Heboh Kasus KDRT Venna Melinda, Begini Hukuman Pidana yang Menghantui Ferry Irawan

HARIANE JOGJA – Kasus KDRT Venna Melinda membuat netizen geger dengan berita tersebut. Video yang menampakan wajah babak belur ibu kandung Verrel Bramasta itu bertebaran di media sosial.

Kasus KDRT Venna Melinda yang diduga dilakukan oleh suami keduanya, Ferry Irawan, mengejutkan karena pasangan ini sebelumnya sering mengunggah kemesraan di akun media sosial masing-masing.

Sebelum kasus KDRT Venna Melinda ini meledak di media sosial, Ferry Irawan bahkan terlihat sering mengunggah foto mesra di Instagram pribadi miliknya @ferryirawanreal. Caption dalam foto tersebut juga memperlihatkan betapa ia mencintai Venna Melinda sebagai istrinya.

Setelah akhirnya kasus KDRT Venna Melinda dibawa ke polisi, bagaimana jerat hukum pidana yang menghantui Ferry Irawan sebagai terduga pelaku?

BACA JUGA:  7 Tokoh Wanita Tangguh dalam Drakor, Ada Jang Man Wol yang Diperankan IU

Jerat Hukum Pidana yang Mengancam Ferry Irawan Atas Kasus KDRT Venna Melinda

Dalam UU KDRT, yaitu UU No. 23 Tahun 2004, skema hukuman bagi pelaku KDRT diatur pada pasal 44 hingga 53.

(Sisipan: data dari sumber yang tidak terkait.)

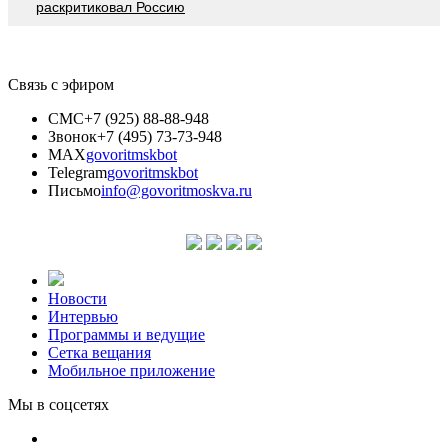
раскритиковал Россию
Связь с эфиром
СМС
+7 (925) 88-88-948
Звонок
+7 (495) 73-73-948
MAX
govoritmskbot
Telegram
govoritmskbot
Письмо
info@govoritmoskva.ru
Новости
Интервью
Программы и ведущие
Сетка вещания
Мобильное приложение
Мы в соцсетях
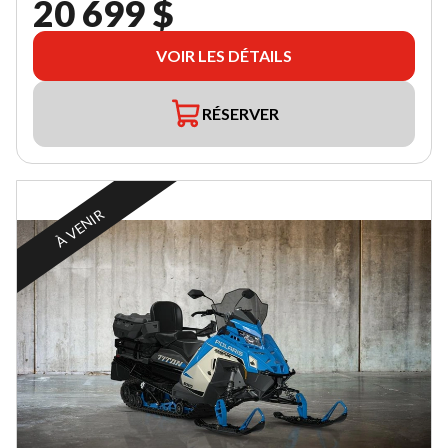
20 699 $
VOIR LES DÉTAILS
RÉSERVER
À VENIR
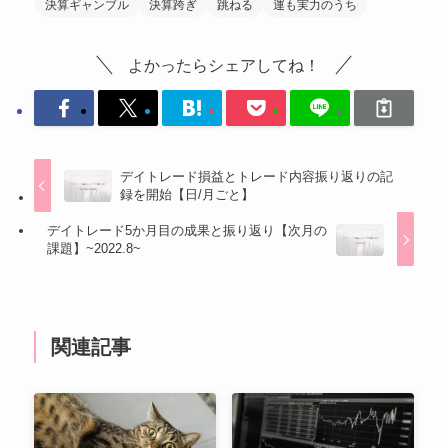
決算ギャンブル
決算跨ぎ
跳ねる
運も実力のうち
よかったらシェアしてね！
デイトレード損益とトレード内容振り返りの記
録を開始【日/月ごと】
デイトレード5か月目の成果と振り返り【次月の
課題】~2022.8~
関連記事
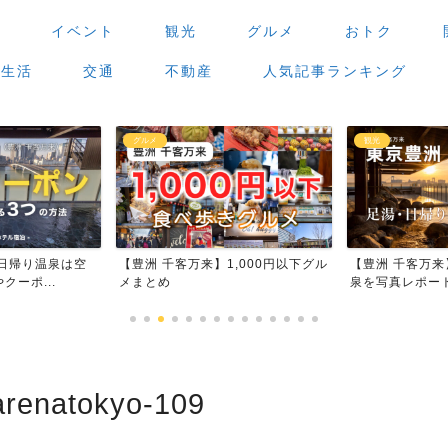
場
イベント
観光
グルメ
おトク
生活
交通
不動産
人気記事ランキング
観光
グルメ
,000円以下グル
【豊洲 千客万来】足湯・日帰り温
【豊洲 千客万
泉を写真レポート
場」で食べ歩き
arenatokyo-109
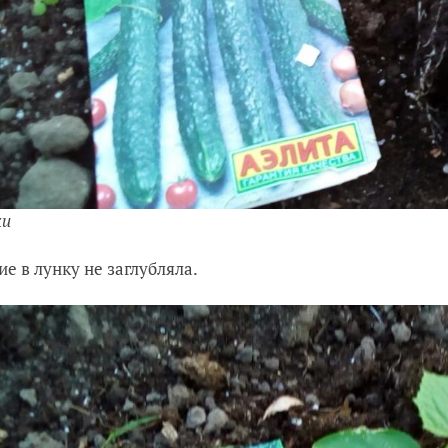
ки
ие в лунку не заглубляла.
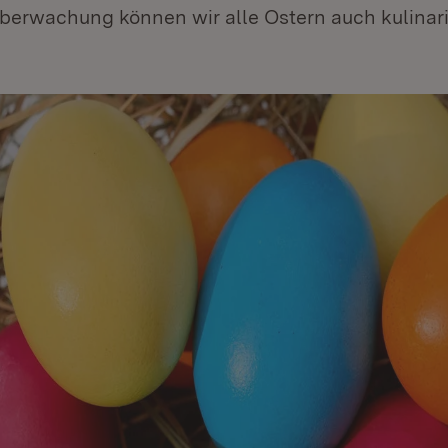
berwachung können wir alle Ostern auch kulinar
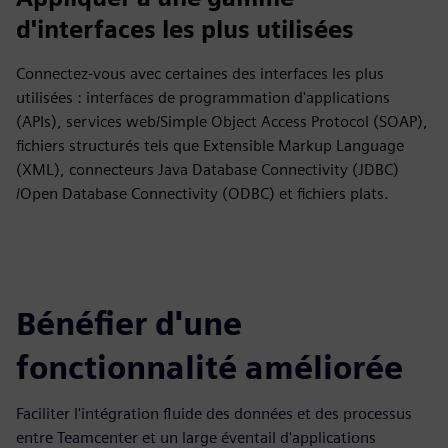
d'interfaces les plus utilisées
Connectez-vous avec certaines des interfaces les plus
utilisées : interfaces de programmation d'applications
(APIs), services web/Simple Object Access Protocol (SOAP),
fichiers structurés tels que Extensible Markup Language
(XML), connecteurs Java Database Connectivity (JDBC)
/Open Database Connectivity (ODBC) et fichiers plats.
Bénéfier d'une
fonctionnalité améliorée
Faciliter l'intégration fluide des données et des processus
entre Teamcenter et un large éventail d'applications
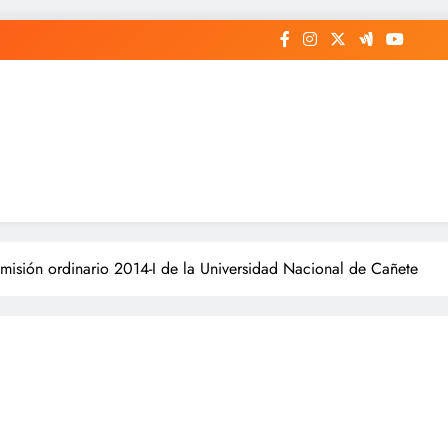
misión ordinario 2014-I de la Universidad Nacional de Cañete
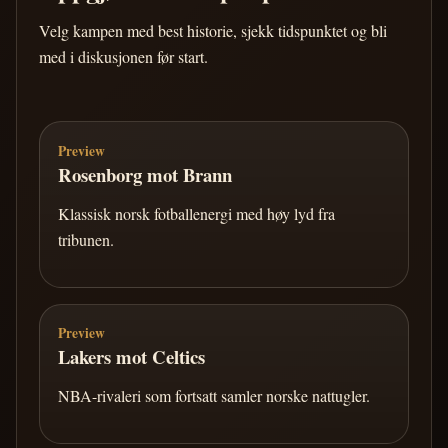
Velg kampen med best historie, sjekk tidspunktet og bli
med i diskusjonen før start.
Preview
Rosenborg mot Brann
Klassisk norsk fotballenergi med høy lyd fra
tribunen.
Preview
Lakers mot Celtics
NBA-rivaleri som fortsatt samler norske nattugler.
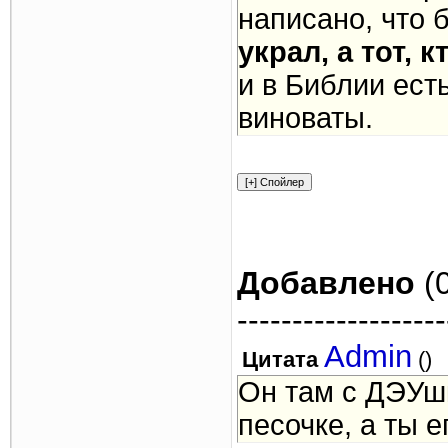
написано, что 
украл, а тот, 
и в Библии ест
виноваты.
Добавлено
(0
-------------------
Admin
Цитата
(
)
Он там с ДЭУшк
песочке, а ты 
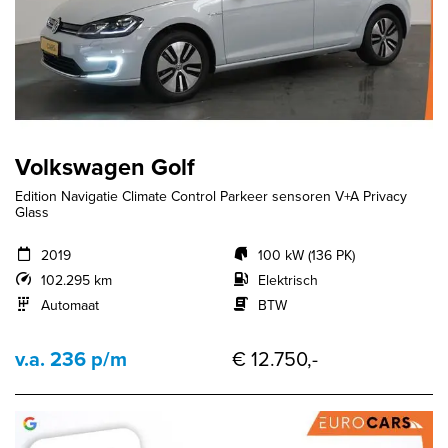
Volkswagen Golf
Edition Navigatie Climate Control Parkeer sensoren V+A Privacy
Glass
2019
100 kW (136 PK)
102.295 km
Elektrisch
Automaat
BTW
v.a. 236 p/m
€ 12.750,-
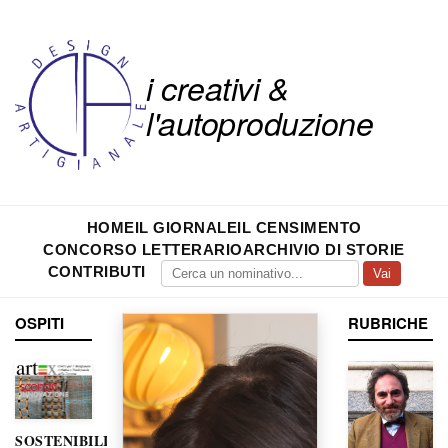
i creativi &
l'autoproduzione
HOME
IL GIORNALE
IL CENSIMENTO
CONCORSO LETTERARIO
ARCHIVIO DI STORIE
CONTRIBUTI
Vai
OSPITI
RUBRICHE
SOSTENIBILITÀ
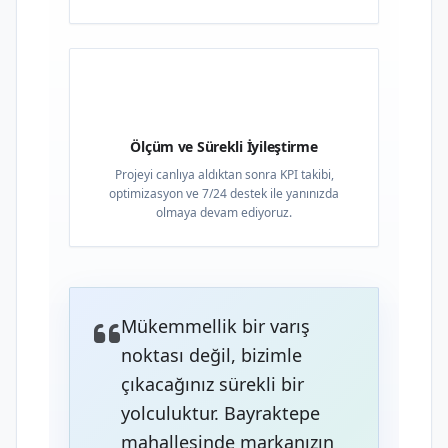
04
Ölçüm ve Sürekli İyileştirme
Projeyi canlıya aldıktan sonra KPI takibi,
optimizasyon ve 7/24 destek ile yanınızda
olmaya devam ediyoruz.
Mükemmellik bir varış
noktası değil, bizimle
çıkacağınız sürekli bir
yolculuktur. Bayraktepe
mahallesinde markanızın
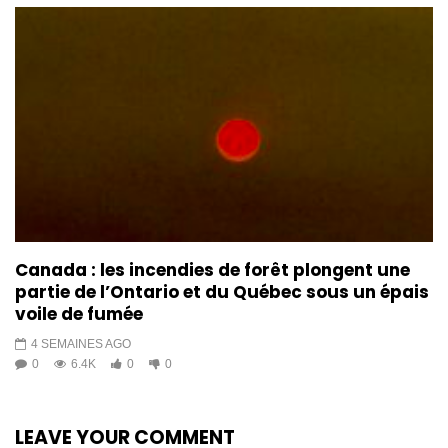
Canada : les incendies de forêt plongent une
partie de l’Ontario et du Québec sous un épais
voile de fumée
4 SEMAINES AGO
0
6.4K
0
0
LEAVE YOUR COMMENT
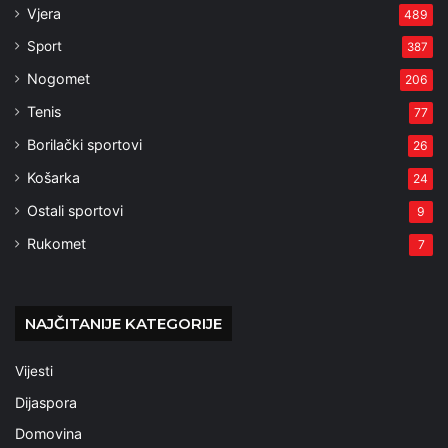
Vjera
489
Sport
387
Nogomet
206
Tenis
77
Borilački sportovi
26
Košarka
24
Ostali sportovi
9
Rukomet
7
NAJČITANIJE KATEGORIJE
Vijesti
Dijaspora
Domovina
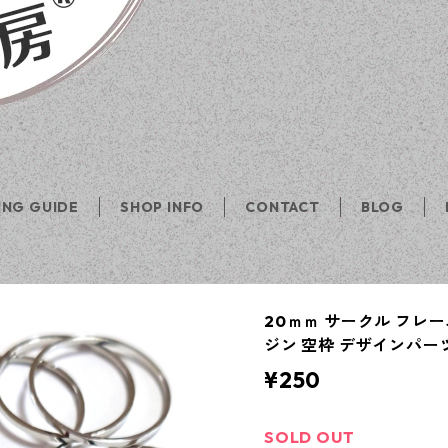
ING GUIDE
SHOP INFO
CONTACT
BLOG
20ｍｍ サークル フレー
ジン 空枠 デザインパー
¥250
SOLD OUT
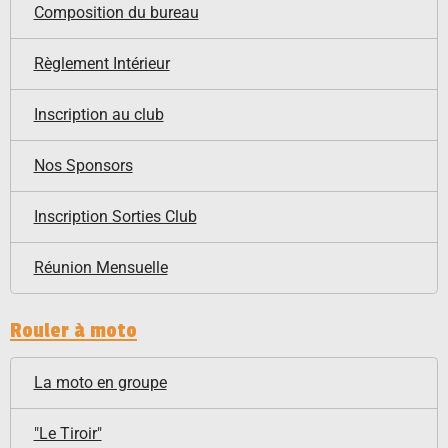
Composition du bureau
Règlement Intérieur
Inscription au club
Nos Sponsors
Inscription Sorties Club
Réunion Mensuelle
Rouler à moto
La moto en groupe
"Le Tiroir"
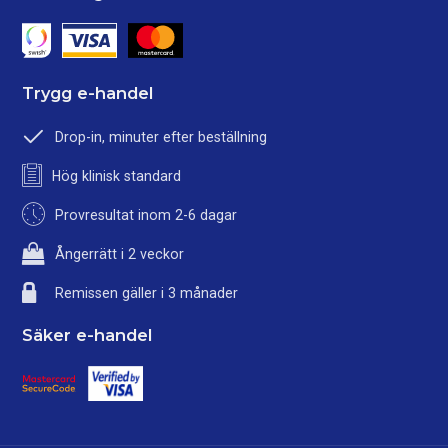
Trygg e-handel
Drop-in, minuter efter beställning
Hög klinisk standard
Provresultat inom 2-6 dagar
Ångerrätt i 2 veckor
Remissen gäller i 3 månader
Säker e-handel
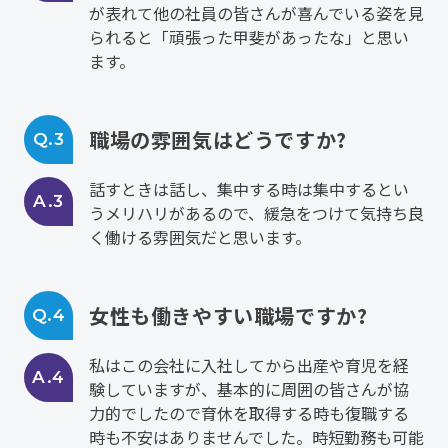
が表れて他の社員の皆さんが喜んでいる姿を見
られると「頑張った甲斐があったな」と思い
ます。
職場の雰囲気はどうですか?
Q.3
話すときは話し、集中する時は集中するとい
A.3
うメリハリがあるので、緩急をつけて気持ち良
く働ける雰囲気だと思います。
女性も働きやすい職場ですか?
Q.4
私はこの会社に入社してから出産や育児を経
A.4
験していますが、基本的に周囲の皆さんが協
力的でしたので育休を取得する時も復職する
時も不安はありませんでした。時短勤務も可能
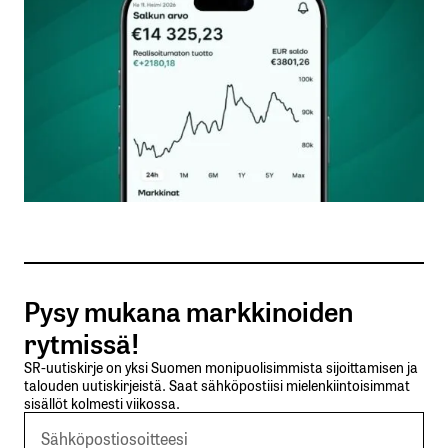
Nimesi tai nimimerkkisi
*
Sähköpostiosoitteesi
*
Tilaa SalkunRakentajan uutiskirje
Pysy mukana markkinoiden
Lähetä kommentti
rytmissä!
SR-uutiskirje on yksi Suomen monipuolisimmista sijoittamisen ja
talouden uutiskirjeistä. Saat sähköpostiisi mielenkiintoisimmat
sisällöt kolmesti viikossa.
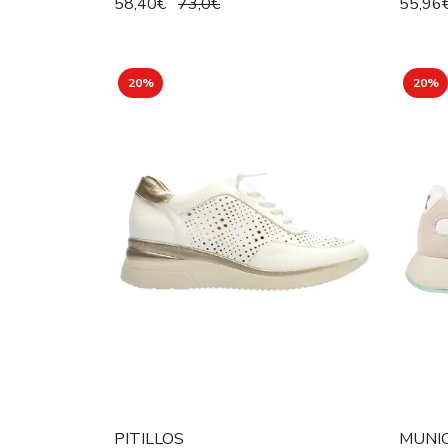
58,40€
73,0€
55,96
20%
20%
PITILLOS
MUNI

Seperti yang dikutip dalam laman Universitas Islam An Nur Lampung, Pasal 44 ayat (1) menyatakan bahwa setiap orang yang melakukan perbuatan kekerasan fisik dalam lingkup rumah tangga sebagaimana dimaksud dalam Pasal 5 huruf a dipidana dengan pidana penjara paling lama 5 (lima) tahun atau denda paling banyak Rp15.000.000,00 (lima belas juta rupiah).

Pada Pasal 44 ayat (2) dijelaskan secara lebih jauh bahwa dalam hal perbuatan sebagaimana dimaksud pada ayat (1) mengakibatkan korban mendapat jatuh sakit atau luka berat, dipidana dengan pidana penjara paling lama 10 (sepuluh) tahun atau denda paling banyak Rp30.000.000,00 (tiga puluh juta rupiah).